1つ1つのインプットにこだわる眼力があってこその経験値」でも書きましたが、インプットは決して外部の物事をそのまま受け取るという実践ではなく、むしろ、外部の物事と自身の身体や脳の経験の歴史が生み出す生成としての実践です。

インプットそのものが生成であり創作です(逆に言うと何がしかのアウトプット=創作を生み出してはじめてインプットが完了するということなのかも。これはまた別の機会に)。
良質のインプット=発見は、時間をかけることなく即座に昇華にいたるものだと思います。

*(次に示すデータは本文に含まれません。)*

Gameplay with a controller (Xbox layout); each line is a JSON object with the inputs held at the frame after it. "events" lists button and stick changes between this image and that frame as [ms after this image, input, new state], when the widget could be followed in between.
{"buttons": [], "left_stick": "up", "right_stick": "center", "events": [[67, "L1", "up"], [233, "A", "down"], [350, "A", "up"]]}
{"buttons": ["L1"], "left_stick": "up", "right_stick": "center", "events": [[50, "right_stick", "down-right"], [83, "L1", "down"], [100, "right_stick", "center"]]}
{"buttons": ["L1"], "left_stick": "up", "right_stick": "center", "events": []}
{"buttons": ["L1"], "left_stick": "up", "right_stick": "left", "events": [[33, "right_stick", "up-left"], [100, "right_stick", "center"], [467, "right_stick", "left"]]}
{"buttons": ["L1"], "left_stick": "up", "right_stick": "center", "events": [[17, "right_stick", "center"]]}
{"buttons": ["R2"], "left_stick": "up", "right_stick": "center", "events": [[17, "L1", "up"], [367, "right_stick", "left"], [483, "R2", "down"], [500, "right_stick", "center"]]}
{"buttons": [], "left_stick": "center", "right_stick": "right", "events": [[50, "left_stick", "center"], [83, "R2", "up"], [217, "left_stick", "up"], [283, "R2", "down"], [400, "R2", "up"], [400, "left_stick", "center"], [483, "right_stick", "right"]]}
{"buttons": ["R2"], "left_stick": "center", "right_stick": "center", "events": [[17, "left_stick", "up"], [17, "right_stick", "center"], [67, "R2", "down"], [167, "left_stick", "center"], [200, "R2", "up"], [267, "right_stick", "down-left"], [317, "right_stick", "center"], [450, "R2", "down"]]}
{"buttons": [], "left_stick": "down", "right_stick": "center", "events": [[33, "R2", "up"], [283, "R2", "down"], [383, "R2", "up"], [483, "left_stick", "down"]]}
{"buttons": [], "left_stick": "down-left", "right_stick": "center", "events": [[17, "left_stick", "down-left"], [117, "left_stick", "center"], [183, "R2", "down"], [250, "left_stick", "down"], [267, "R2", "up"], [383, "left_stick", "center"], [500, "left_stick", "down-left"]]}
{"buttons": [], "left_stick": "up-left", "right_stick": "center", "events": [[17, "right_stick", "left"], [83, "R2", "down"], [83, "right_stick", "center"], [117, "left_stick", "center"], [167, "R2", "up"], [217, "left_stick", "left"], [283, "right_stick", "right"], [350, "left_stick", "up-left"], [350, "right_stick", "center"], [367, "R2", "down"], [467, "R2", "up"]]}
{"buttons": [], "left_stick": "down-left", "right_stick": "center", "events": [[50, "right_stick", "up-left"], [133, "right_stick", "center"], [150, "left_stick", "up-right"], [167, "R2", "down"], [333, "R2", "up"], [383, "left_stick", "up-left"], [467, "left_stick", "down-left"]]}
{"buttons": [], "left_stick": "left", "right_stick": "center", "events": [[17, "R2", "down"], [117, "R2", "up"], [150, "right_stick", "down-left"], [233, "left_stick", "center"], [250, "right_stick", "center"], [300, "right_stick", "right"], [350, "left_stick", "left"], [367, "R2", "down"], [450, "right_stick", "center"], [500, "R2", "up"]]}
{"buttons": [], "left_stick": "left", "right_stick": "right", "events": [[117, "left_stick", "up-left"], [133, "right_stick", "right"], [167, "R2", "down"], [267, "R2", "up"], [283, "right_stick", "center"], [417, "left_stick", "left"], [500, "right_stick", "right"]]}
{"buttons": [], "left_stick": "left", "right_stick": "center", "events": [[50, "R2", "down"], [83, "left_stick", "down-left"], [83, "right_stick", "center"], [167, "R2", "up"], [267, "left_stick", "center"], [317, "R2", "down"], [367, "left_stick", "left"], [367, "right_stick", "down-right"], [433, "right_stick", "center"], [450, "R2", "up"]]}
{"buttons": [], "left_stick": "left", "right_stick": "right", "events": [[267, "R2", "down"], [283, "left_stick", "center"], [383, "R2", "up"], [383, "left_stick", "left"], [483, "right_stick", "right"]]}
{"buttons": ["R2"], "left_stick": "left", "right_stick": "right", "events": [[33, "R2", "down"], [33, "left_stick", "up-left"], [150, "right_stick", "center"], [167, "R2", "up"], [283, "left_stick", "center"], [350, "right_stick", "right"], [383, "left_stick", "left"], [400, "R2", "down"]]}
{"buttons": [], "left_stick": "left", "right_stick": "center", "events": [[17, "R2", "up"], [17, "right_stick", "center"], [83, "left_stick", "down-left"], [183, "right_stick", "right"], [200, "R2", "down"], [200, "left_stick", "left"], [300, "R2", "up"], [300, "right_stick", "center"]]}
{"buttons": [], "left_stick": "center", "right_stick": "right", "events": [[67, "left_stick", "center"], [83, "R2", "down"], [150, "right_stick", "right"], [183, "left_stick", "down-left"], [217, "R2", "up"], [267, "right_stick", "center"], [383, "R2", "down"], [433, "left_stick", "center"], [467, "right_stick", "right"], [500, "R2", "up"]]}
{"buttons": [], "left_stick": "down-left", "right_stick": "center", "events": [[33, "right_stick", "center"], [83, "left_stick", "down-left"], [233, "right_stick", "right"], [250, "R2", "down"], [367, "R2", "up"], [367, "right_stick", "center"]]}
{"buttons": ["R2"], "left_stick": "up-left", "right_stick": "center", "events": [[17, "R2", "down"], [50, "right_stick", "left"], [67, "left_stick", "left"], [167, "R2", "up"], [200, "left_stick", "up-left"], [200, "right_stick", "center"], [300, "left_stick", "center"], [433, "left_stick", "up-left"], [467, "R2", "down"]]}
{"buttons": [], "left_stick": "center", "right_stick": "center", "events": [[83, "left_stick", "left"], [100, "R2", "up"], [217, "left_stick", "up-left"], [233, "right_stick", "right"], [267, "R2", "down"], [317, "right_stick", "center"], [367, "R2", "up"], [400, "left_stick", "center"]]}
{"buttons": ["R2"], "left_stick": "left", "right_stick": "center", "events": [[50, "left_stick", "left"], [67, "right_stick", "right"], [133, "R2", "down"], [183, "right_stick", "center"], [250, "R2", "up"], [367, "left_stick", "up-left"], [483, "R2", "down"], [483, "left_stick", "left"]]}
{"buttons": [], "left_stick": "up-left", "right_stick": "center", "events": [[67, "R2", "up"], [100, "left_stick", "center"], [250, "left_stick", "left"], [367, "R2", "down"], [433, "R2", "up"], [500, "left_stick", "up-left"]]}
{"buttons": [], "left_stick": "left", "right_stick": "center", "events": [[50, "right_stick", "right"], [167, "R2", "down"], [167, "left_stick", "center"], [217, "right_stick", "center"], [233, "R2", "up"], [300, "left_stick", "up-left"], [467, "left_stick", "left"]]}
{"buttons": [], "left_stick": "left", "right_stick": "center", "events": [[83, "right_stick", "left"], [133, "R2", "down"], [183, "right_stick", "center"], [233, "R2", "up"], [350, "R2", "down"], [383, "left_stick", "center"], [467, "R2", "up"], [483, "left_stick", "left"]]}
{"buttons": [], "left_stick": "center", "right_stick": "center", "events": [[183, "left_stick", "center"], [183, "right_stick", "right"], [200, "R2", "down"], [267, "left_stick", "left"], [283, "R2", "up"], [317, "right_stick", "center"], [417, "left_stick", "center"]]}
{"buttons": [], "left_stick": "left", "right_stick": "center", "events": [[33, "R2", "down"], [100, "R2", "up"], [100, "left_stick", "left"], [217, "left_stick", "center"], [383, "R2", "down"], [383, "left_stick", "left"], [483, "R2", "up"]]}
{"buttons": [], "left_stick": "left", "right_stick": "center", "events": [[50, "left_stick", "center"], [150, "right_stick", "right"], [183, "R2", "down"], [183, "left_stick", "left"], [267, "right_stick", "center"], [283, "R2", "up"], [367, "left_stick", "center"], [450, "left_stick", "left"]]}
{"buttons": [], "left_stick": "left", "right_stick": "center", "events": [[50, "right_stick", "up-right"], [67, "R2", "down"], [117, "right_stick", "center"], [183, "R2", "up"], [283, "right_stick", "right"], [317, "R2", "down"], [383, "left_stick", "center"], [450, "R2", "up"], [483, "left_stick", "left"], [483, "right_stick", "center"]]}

(前略)問題を考察するとは、隠れた何かを考察することだからだ。それは、まだ包括されていない個々の諸要素に一貫性が存在することを、暗に認識することなのだ。この暗示が真実であるとき、問題もまた妥当なものになる。そして、私たちが期待している包括の可能性を他の誰も見出すことができないとき、それは独創的なものになる。偉大な発見に導く問題を考察するとは、隠れている何かを考察するだけでなく、他の人間が微塵にも感づき得ないような何かを考察することでもあるのだ。
マイケル・ポランニー『暗黙知の次元』

欠けているパズルの1ピースを探すのと、それがそもそもパズルであることを気づくのとでは大きく異なる。しかし、もしかするとパズルのピースかもしれない要素が数多く見つかっているなかでそれがパズルであることを発見するのと、手持ちのピースがほとんどない状態でそれを発見するのとでは、発見の確率も大きく異なるはずです。他の人間が微塵にもそれがパズルであることに感づきもしないような、隠された包括的な一貫性に気づくのにも、過去にどれだけ多くの個々の諸要素に触れてきたかによって異なるのではないかと思うのです。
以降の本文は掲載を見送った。